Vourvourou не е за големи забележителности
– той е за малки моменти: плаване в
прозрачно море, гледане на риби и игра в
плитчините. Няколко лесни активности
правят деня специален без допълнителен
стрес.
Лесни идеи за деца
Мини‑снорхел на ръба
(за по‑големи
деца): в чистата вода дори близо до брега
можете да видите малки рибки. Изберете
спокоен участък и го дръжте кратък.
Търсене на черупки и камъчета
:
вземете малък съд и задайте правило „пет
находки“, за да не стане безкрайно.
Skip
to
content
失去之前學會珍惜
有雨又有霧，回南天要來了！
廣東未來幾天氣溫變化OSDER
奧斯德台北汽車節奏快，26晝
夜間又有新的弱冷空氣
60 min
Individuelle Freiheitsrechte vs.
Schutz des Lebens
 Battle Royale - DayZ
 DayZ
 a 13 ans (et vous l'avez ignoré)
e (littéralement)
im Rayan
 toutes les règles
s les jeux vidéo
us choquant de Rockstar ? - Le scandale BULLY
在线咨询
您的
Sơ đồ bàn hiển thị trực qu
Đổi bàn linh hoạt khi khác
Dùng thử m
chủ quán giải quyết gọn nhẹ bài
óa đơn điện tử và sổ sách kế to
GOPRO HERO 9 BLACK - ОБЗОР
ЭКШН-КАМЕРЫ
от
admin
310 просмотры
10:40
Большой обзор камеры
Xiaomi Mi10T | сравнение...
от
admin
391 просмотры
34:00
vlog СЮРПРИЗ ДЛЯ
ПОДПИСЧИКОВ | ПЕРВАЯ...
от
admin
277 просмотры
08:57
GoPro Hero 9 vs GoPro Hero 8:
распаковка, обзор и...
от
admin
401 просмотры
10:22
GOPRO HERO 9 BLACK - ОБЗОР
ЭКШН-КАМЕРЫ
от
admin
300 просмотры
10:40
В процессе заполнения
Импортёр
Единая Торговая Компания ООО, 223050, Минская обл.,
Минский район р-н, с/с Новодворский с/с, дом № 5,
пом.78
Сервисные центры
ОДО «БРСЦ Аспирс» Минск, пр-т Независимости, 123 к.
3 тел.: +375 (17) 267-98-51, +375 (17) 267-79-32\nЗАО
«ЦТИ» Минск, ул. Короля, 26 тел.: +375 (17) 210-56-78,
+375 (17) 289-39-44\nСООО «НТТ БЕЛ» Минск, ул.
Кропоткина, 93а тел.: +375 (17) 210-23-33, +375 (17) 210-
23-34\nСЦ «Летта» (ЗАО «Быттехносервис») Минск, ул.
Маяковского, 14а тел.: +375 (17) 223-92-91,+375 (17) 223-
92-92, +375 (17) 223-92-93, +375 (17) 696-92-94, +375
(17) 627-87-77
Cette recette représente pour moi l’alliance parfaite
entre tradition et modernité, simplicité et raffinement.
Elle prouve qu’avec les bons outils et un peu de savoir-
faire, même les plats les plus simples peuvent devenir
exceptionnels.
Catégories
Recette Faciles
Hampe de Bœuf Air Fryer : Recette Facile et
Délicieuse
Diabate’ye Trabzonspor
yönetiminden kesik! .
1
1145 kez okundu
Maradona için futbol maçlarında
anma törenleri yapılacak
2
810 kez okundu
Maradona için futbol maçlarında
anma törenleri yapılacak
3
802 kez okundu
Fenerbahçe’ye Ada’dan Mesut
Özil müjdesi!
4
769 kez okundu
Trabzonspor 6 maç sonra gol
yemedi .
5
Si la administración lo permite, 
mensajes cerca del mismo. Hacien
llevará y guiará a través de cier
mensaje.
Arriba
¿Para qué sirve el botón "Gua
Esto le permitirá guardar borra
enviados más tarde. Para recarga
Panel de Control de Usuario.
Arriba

| What is required |
Convert every line of text in the records into a JSON list of strings, with one string per line and no blank lines.

| Reply |
[
  "Vourvourou не е за големи забележителности",
  "– той е за малки моменти: плаване в",
  "прозрачно море, гледане на риби и игра в",
  "плитчините. Няколко лесни активности",
  "правят деня специален без допълнителен",
  "стрес.",
  "Лесни идеи за деца",
  "Мини‑снорхел на ръба",
  "(за по‑големи",
  "деца): в чистата вода дори близо до брега",
  "можете да видите малки рибки. Изберете",
  "спокоен участък и го дръжте кратък.",
  "Търсене на черупки и камъчета",
  ":",
  "вземете малък съд и задайте правило „пет",
  "находки“, за да не стане безкрайно.",
  "Skip",
  "to",
  "content",
  "失去之前學會珍惜",
  "有雨又有霧，回南天要來了！",
  "廣東未來幾天氣溫變化OSDER",
  "奧斯德台北汽車節奏快，26晝",
  "夜間又有新的弱冷空氣",
  "60 min",
  "Individuelle Freiheitsrechte vs.",
  "Schutz des Lebens",
  " Battle Royale - DayZ",
  " DayZ",
  " a 13 ans (et vous l'avez ignoré)",
  "e (littéralement)",
  "im Rayan",
  " toutes les règles",
  "s les jeux vidéo",
  "us choquant de Rockstar ? - Le scandale BULLY",
  "在线咨询",
  "您的",
  "Sơ đồ bàn hiển thị trực qu",
  "Đổi bàn linh hoạt khi khác",
  "Dùng thử m",
  "chủ quán giải quyết gọn nhẹ bài",
  "óa đơn điện tử và sổ sách kế to",
  "GOPRO HERO 9 BLACK - ОБЗОР",
  "ЭКШН-КАМЕРЫ",
  "от",
  "admin",
  "310 просмотры",
  "10:40",
  "Большой обзор камеры",
  "Xiaomi Mi10T | сравнение...",
  "от",
  "admin",
  "391 просмотры",
  "34:00",
  "vlog СЮРПРИЗ ДЛЯ",
  "ПОДПИСЧИКОВ | ПЕРВАЯ...",
  "от",
  "admin",
  "277 просмотры",
  "08:57",
  "GoPro Hero 9 vs GoPro Hero 8:",
  "распаковка, обзор и...",
  "от",
  "admin",
  "401 просмотры",
  "10:22",
  "GOPRO HERO 9 BLACK - ОБЗОР",
  "ЭКШН-КАМЕРЫ",
  "от",
  "admin",
  "300 просмотры",
  "10:40",
  "В процессе заполнения",
  "Импортёр",
  "Единая Торговая Компания ООО, 223050, Минская обл.,",
  "Минский район р-н, с/с Новодворский с/с, дом № 5,",
  "пом.78",
  "Сервисные центры",
  "ОДО «БРСЦ Аспирс» Минск, пр-т Независимости, 123 к.",
  "3 тел.: +375 (17) 267-98-51, +375 (17) 267-79-32\\nЗАО",
  "«ЦТИ» Минск, ул. Короля, 26 тел.: +375 (17) 210-56-78,",
  "+375 (17) 289-39-44\\nСООО «НТТ БЕЛ» Минск, ул.",
  "Кропоткина, 93а тел.: +375 (17) 210-23-33, +375 (17) 210-",
  "23-34\\nСЦ «Летта» (ЗАО «Быттехносервис») Минск, ул.",
  "Маяковского, 14а тел.: +375 (17) 223-92-91,+375 (17) 223-",
  "92-92, +375 (17) 223-92-93, +375 (17) 696-92-94, +375",
  "(17) 627-87-77",
  "Cette recette représente pour moi l’alliance parfaite",
  "entre tradition et modernité, simplicité et raffinement.",
  "Elle prouve qu’avec les bons outils et un peu de savoir-",
  "faire, même les plats les plus simples peuvent devenir",
  "exceptionnels.",
  "Catégories",
  "Recette Faciles",
  "Hampe de Bœuf Air Fryer : Recette Facile et",
  "Délicieuse",
  "Diabate’ye Trabzonspor",
  "yönetiminden kesik! .",
  "1",
  "1145 kez okundu",
  "Maradona için futbol maçlarında",
  "anma törenleri yapılacak",
  "2",
  "810 kez okundu",
  "Maradona için futbol maçlarında",
  "anma törenleri yapılacak",
  "3",
  "802 kez okundu",
  "Fenerbahçe’ye Ada’dan Mesut",
  "Özil müjdesi!",
  "4",
  "769 kez okundu",
  "Trabzonspor 6 maç sonra gol",
  "yemedi .",
  "5",
  "Si la administración lo permite, ",
  "mensajes cerca del mismo. Hacien",
  "llevará y guiará a través de cier",
  "mensaje.",
  "Arriba",
  "¿Para qué sirve el botón \"Gua",
  "Esto le permitirá guardar borra",
  "enviados más tarde. Para recarga",
  "Panel de Control de Usuario.",
  "Arriba"
]